═══ BAGIAN TEKS ═══

Dakwah Muhammad saw. tidak mendapat tantangan berat, ketika disokong oleh istrinya Khadijah dan pamannya Abu Thalib. Muhammad saw. bahkan behasil menyampaikan dakwah kepada orang-orang Yasrib yang mendatangi Makkah. Di Yasrib, dakwah Muhammad saw. mendapatkan sambutan yang baik, bahkan mereka mengutus delagasi untuk meminta Muhammad saw. datang ke Yasrib. Penduduk Muhammad saw. sempat mengadakan dua kali berbai’at janji setia kepada Muhammad saw.[4]

Dakwah menjadi berbeda saat setelah sepeninggal Khadijah dan Abu Thalib. Ancaman dakwah, intimidasi dan makar mulai bermunculan, bahkan sampai pada rencana pembunuhan, hingga pada akhirnya Muhammad saw. memutuskan untuk berhijrah ke Yasrib. Hijrahnya[5] Muhammad saw. dikarenakan adanya beberapa faktor. Pertama, ajaran yang mengedepankan nilai-nilai kemanusiaan, persamaan hak, dan keadilan tidak bisa diterima oleh masyarakat arab, khususnya orang Quraisy. Ajaran Muhammad saw. mengancam hegemoni mereka. Kedua, atas seruan wahyu.[6] Ketiga, disamping dakwah di Makkah yang kurang berhasil, Muhammad saw. juga ingin menyelamatkan pengikutnya di Makkah dari ancaman kafir Quraisy. Ia yakin bahwa pengikutnya di Yasrib akan memberi perlindungan.[7]

Dua bulan setelah Bai’ah ‘Aqabah kedua, Muhammad saw. menyuruh para sahabatnya hijrah ke Yasrib. Pada 12 Rabi’ul Awal Hijriyah/ 28 Juni 622 Masehi, Muhammad saw. tiba di kota Yasrib dengan disambut baik oleh penduduk Yasrib.[8] Peristiwa hijrah menjadikan meningkatnya varitas penduduk serta komposisi penduduk kota Madinah. Terdiri dari suku Aws, Khazraj, Yahudi, Nashrani, serta Muhajirin dari Quraisy serta suku Arab lainnya. Mereka hidup bersamaan dalam kemajemukan/ heterogen, baik dari segi kebangsaan, kesukuan, struktur sosial dan kultur, budaya, tradisi, ekonomi, sampai dalam teologi serta ideologi agama.[9]

Tak lama kemudian Muhammad saw. merubah nama Yasrib menjadi Madinah,[10] melakukan sensus penduduk,[11] membatasi sudut-sudut kota Madinah,[12] dan kemudian membuat perjanjian di antara suku-suku yang ada di sana guna menghasilkan konstitusi tertulis pertama dalam sejarah umat manusia,[13] Piagam Madinah (The Charter of Madinah).[14]

Peristiwa hijrah dan terbentuknya Piagam Madinah merupakana peristiwa penting dalam sejarah Islam yang mepunyai pengaruh signifikan. Muhammad saw. hendak membuat religio political community (komunitas politik keagamaan) yang didalamnya terdapat Yahudi, Nasrani dan Majusi. Demi menumbuhkan solidaritas dan saling bertanggung jawab, maka dibuatlah Piagam Madinah.[15] Ditiadakannya segenap ikatan etnosentrisme dengan segenap prioritsnya. Diubah menjadi satu ummah dan solidaritas persaudaraan. Merupakan a new socio-political, military order based upon the member as Muslim (suatu sosio politik yang baru, organisasi militer yang berbasis anggota Muslim). Dengan demikian diharapkan Yahudi, Nashrani, dan Majusi, dapat bekerjasana membangun masyarakat Madinah berdasarkan piagam tersebut, yang tidak lagi berdasarkan kesukuan etnis sempit.

═══ ENTRI DATA ═══

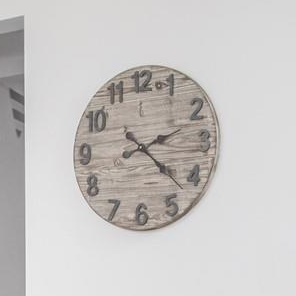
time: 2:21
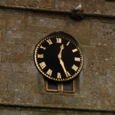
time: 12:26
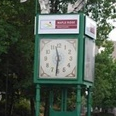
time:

═══
═══ ENTRI DATA ═══

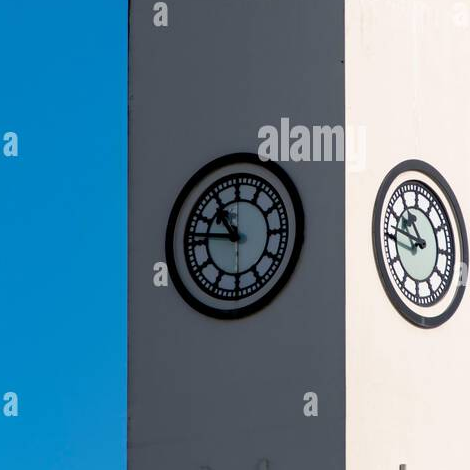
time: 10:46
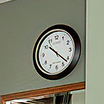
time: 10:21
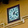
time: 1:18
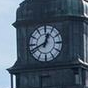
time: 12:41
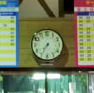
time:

═══

**TUGAS LATIHAN A:** Ringkaslah teks tentang hijrah Muhammad saw. ke Yasrib dalam tiga kalimat.
**TUGAS LATIHAN B:** Lanjutkan teks tentang hijrah Muhammad saw. dan Piagam Madinah mulai dari kalimat terakhirnya.
Entri data merupakan bahan tersendiri yang terpisah dari teks.

**JAWABAN BENAR A:** Sepeninggal Khadijah dan Abu Thalib, dakwah Muhammad saw. di Makkah menghadapi ancaman, intimidasi, dan bahkan rencana pembunuhan, sehingga ia memutuskan hijrah ke Yasrib, yang penduduknya sudah menyambut baik dakwahnya. Ia tiba di Yasrib pada 28 Juni 622 Masehi, lalu mengubah nama kota itu menjadi Madinah, melakukan sensus penduduk, membatasi sudut-sudut kota, dan membuat perjanjian antarsuku yang menghasilkan Piagam Madinah. Piagam itu dibuat untuk menumbuhkan solidaritas dan tanggung jawab bersama di antara penduduk yang majemuk, sehingga ikatan kesukuan diganti dengan satu ummah.

**JAWABAN BENAR B:**
Muhammad saw. mendemonstrasikan pada setiap orang dan komunitas agar dapat hidup berdampingan melalui realisasi proyek sosial yang pluralis berdasarkan otonomi keagamaan dan hukum. Dan penyebaran risalah keagamaan tidak boleh ada paksaan untuk berpindah agama melalui tekanan dan kekuatan. Semua orang miliki kebebasan. Karena dengan kebebasan, menjamin dunia lebih mencapai kebenaran dan kemajuan menuju kesatuan yang integral dan terhormat.[16]

Pada saat pertama kali rombongan pengungsi sampai di Madinah, kaum Anshar Madinah dan kepala keluarga dari Makkah, berkumpul dalam sebuah pertemuan besar di rumah Anas Ibnu Malik. Dalam pertemuan tersebut merumuskan 23 pasal pertama dari Piagam Madinah, membangun interaksi sosial dan hukum dari kelompok Muslim yang baru tersebut dalam dekrit-dekrit yang tertulis, setelah itu Muhammad saw. meminta pendapat perwakilan-perwakilan dari kelompok sosial non-muslim, dan mereka menyetujuinya.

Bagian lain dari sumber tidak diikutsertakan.